* [What you should do] Render every line below as a JSON list of strings, one string per line, and leave out any blank lines.

Extracted lines:
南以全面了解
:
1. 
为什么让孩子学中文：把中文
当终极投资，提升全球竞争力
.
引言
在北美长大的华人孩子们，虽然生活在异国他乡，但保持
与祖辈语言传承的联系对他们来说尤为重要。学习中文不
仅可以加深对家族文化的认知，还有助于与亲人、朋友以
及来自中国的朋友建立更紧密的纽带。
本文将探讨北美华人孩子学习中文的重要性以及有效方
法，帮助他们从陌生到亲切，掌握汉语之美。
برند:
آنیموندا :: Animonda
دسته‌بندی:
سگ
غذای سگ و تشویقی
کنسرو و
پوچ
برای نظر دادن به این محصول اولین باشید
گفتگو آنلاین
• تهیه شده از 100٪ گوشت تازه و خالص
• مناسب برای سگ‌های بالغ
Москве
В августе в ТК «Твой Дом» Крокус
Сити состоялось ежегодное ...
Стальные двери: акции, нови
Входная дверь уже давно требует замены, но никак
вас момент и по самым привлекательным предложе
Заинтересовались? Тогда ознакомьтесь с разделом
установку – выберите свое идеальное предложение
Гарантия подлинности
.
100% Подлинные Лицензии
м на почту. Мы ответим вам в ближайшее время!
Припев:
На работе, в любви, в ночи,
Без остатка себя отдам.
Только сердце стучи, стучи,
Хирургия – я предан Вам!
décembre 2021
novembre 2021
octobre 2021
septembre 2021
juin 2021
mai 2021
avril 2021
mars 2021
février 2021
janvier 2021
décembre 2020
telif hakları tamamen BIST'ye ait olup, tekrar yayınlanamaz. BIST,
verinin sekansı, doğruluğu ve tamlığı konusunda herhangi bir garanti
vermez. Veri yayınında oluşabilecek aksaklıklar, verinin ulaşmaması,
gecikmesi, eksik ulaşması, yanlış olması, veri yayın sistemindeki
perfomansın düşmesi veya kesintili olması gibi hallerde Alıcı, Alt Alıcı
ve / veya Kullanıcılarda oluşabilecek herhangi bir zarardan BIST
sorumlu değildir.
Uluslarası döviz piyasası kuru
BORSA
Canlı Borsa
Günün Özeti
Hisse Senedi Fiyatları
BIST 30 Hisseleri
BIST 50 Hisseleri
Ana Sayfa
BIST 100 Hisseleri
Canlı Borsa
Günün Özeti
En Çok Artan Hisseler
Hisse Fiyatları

* [Exercise solution]
[
  "南以全面了解",
  ":",
  "1. ",
  "为什么让孩子学中文：把中文",
  "当终极投资，提升全球竞争力",
  ".",
  "引言",
  "在北美长大的华人孩子们，虽然生活在异国他乡，但保持",
  "与祖辈语言传承的联系对他们来说尤为重要。学习中文不",
  "仅可以加深对家族文化的认知，还有助于与亲人、朋友以",
  "及来自中国的朋友建立更紧密的纽带。",
  "本文将探讨北美华人孩子学习中文的重要性以及有效方",
  "法，帮助他们从陌生到亲切，掌握汉语之美。",
  "برند:",
  "آنیموندا :: Animonda",
  "دسته‌بندی:",
  "سگ",
  "غذای سگ و تشویقی",
  "کنسرو و",
  "پوچ",
  "برای نظر دادن به این محصول اولین باشید",
  "گفتگو آنلاین",
  "• تهیه شده از 100٪ گوشت تازه و خالص",
  "• مناسب برای سگ‌های بالغ",
  "Москве",
  "В августе в ТК «Твой Дом» Крокус",
  "Сити состоялось ежегодное ...",
  "Стальные двери: акции, нови",
  "Входная дверь уже давно требует замены, но никак",
  "вас момент и по самым привлекательным предложе",
  "Заинтересовались? Тогда ознакомьтесь с разделом",
  "установку – выберите свое идеальное предложение",
  "Гарантия подлинности",
  ".",
  "100% Подлинные Лицензии",
  "м на почту. Мы ответим вам в ближайшее время!",
  "Припев:",
  "На работе, в любви, в ночи,",
  "Без остатка себя отдам.",
  "Только сердце стучи, стучи,",
  "Хирургия – я предан Вам!",
  "décembre 2021",
  "novembre 2021",
  "octobre 2021",
  "septembre 2021",
  "juin 2021",
  "mai 2021",
  "avril 2021",
  "mars 2021",
  "février 2021",
  "janvier 2021",
  "décembre 2020",
  "telif hakları tamamen BIST'ye ait olup, tekrar yayınlanamaz. BIST,",
  "verinin sekansı, doğruluğu ve tamlığı konusunda herhangi bir garanti",
  "vermez. Veri yayınında oluşabilecek aksaklıklar, verinin ulaşmaması,",
  "gecikmesi, eksik ulaşması, yanlış olması, veri yayın sistemindeki",
  "perfomansın düşmesi veya kesintili olması gibi hallerde Alıcı, Alt Alıcı",
  "ve / veya Kullanıcılarda oluşabilecek herhangi bir zarardan BIST",
  "sorumlu değildir.",
  "Uluslarası döviz piyasası kuru",
  "BORSA",
  "Canlı Borsa",
  "Günün Özeti",
  "Hisse Senedi Fiyatları",
  "BIST 30 Hisseleri",
  "BIST 50 Hisseleri",
  "Ana Sayfa",
  "BIST 100 Hisseleri",
  "Canlı Borsa",
  "Günün Özeti",
  "En Çok Artan Hisseler",
  "Hisse Fiyatları"
]